All the lines below should be set down exactly, with no picture carried into the copy.

PROVIDED MATERIAL:
[Start of section]
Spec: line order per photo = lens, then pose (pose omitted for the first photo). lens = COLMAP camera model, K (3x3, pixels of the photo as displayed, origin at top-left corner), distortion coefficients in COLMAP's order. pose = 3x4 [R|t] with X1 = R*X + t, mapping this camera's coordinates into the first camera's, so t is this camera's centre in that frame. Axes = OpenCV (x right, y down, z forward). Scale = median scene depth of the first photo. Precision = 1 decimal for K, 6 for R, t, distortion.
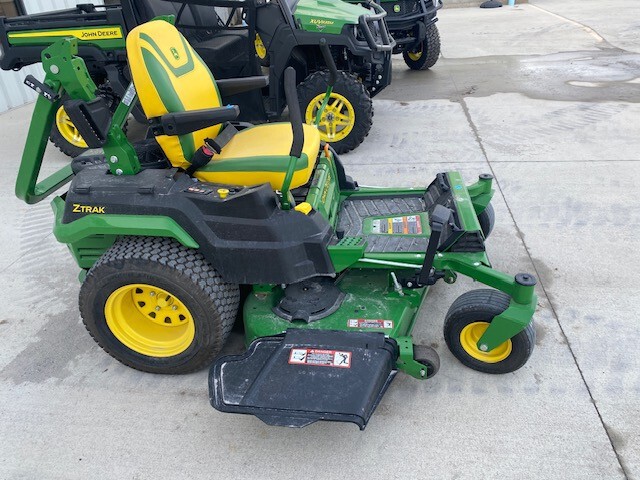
lens RADIAL K [[486.5, 0, 326.4], [0, 486.5, 240.4], [0, 0, 1]] dist [0.039956, -0.040628]
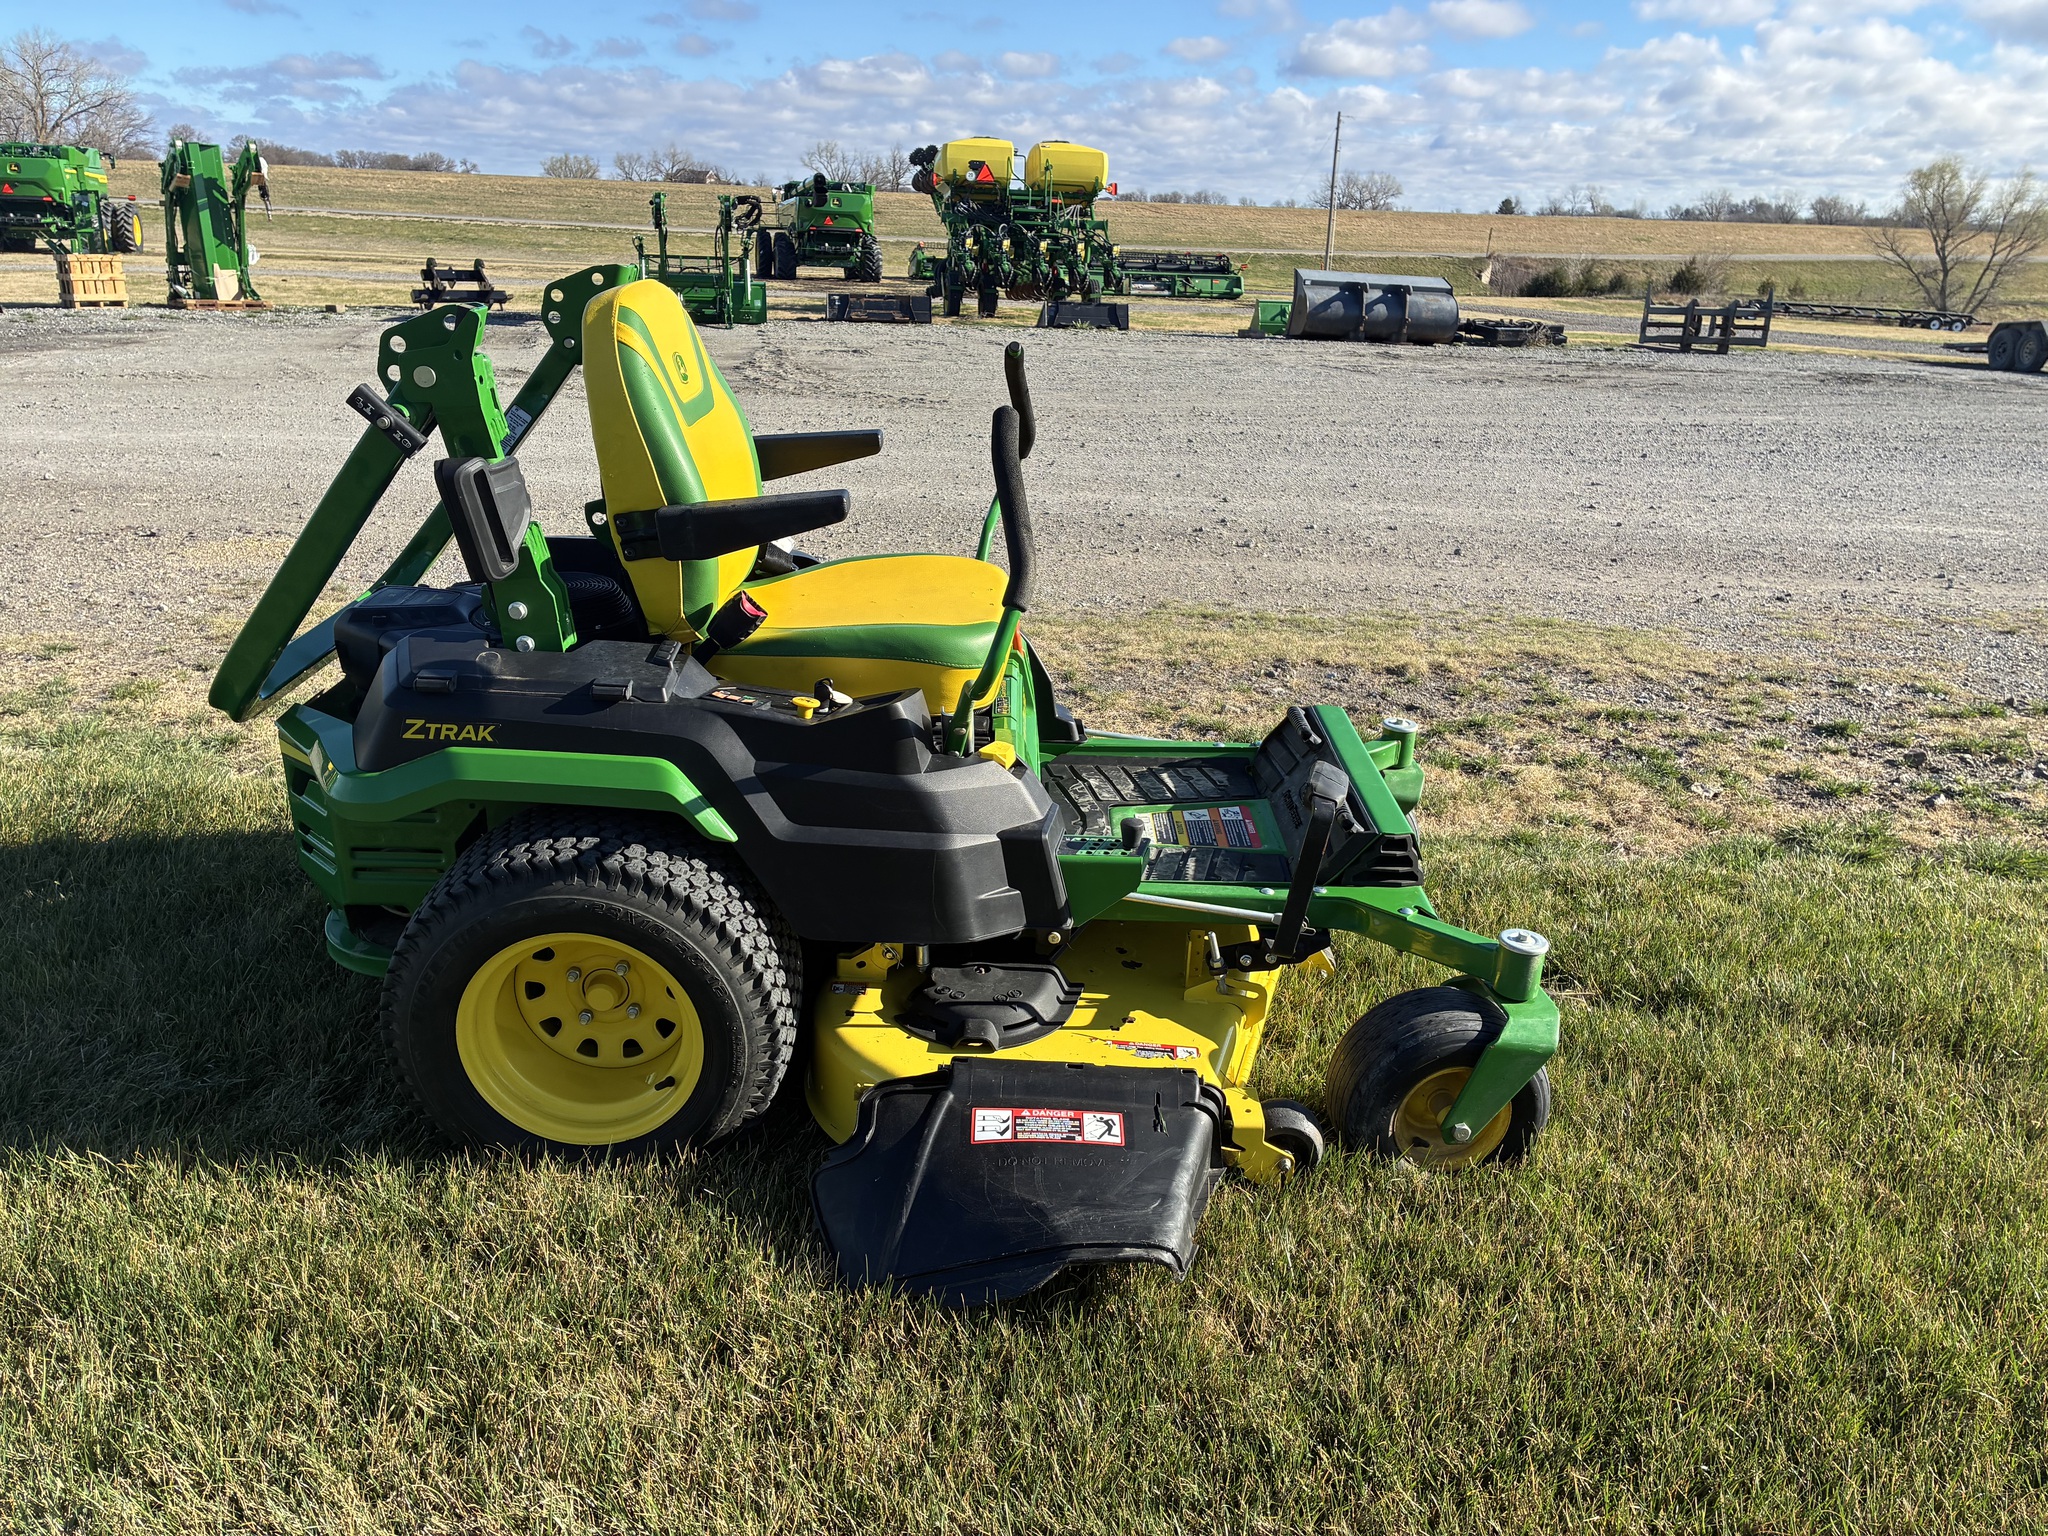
lens RADIAL K [[1556.9, 0, 1044.4], [0, 1556.9, 769.3], [0, 0, 1]] dist [0.039956, -0.040628]
pose [[0.984316, 0.045482, 0.170451, -0.234062], [-0.018168, 0.987192, -0.158500, 0.150001], [-0.175477, 0.152917, 0.972535, -0.262727]]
[End of section]
TASK SOLUTION:
Spec: line order per photo = lens, then pose (pose omitted for the first photo). lens = COLMAP camera model, K (3x3, pixels of the photo as displayed, origin at top-left corner), distortion coefficients in COLMAP's order. pose = 3x4 [R|t] with X1 = R*X + t, mapping this camera's coordinates into the first camera's, so t is this camera's centre in that frame. Axes = OpenCV (x right, y down, z forward). Scale = median scene depth of the first photo. Precision = 1 decimal for K, 6 for R, t, distortion.
lens RADIAL K [[486.5, 0, 326.4], [0, 486.5, 240.4], [0, 0, 1]] dist [0.039956, -0.040628]
lens RADIAL K [[1556.9, 0, 1044.4], [0, 1556.9, 769.3], [0, 0, 1]] dist [0.039956, -0.040628]
pose [[0.984316, 0.045482, 0.170451, -0.234062], [-0.018168, 0.987192, -0.158500, 0.150001], [-0.175477, 0.152917, 0.972535, -0.262727]]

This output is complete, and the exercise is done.